Exercise instructions -> Using the listing below, set down exactly the lines starting at the line that contains "GPT-Live : ChatGPT apprend enfin" and ending at the line that contains "Gérer ses e-mails dans Outlook", both included, and no others.

Records for this task ->
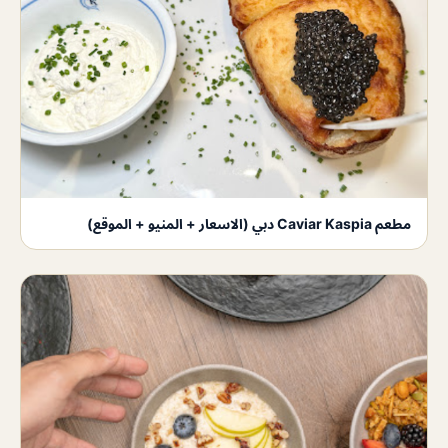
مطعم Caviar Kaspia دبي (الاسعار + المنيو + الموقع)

* * *

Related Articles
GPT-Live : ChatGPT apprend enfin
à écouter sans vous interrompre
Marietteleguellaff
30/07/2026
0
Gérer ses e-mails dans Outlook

Expected answer ->
GPT-Live : ChatGPT apprend enfin
à écouter sans vous interrompre
Marietteleguellaff
30/07/2026
0
Gérer ses e-mails dans Outlook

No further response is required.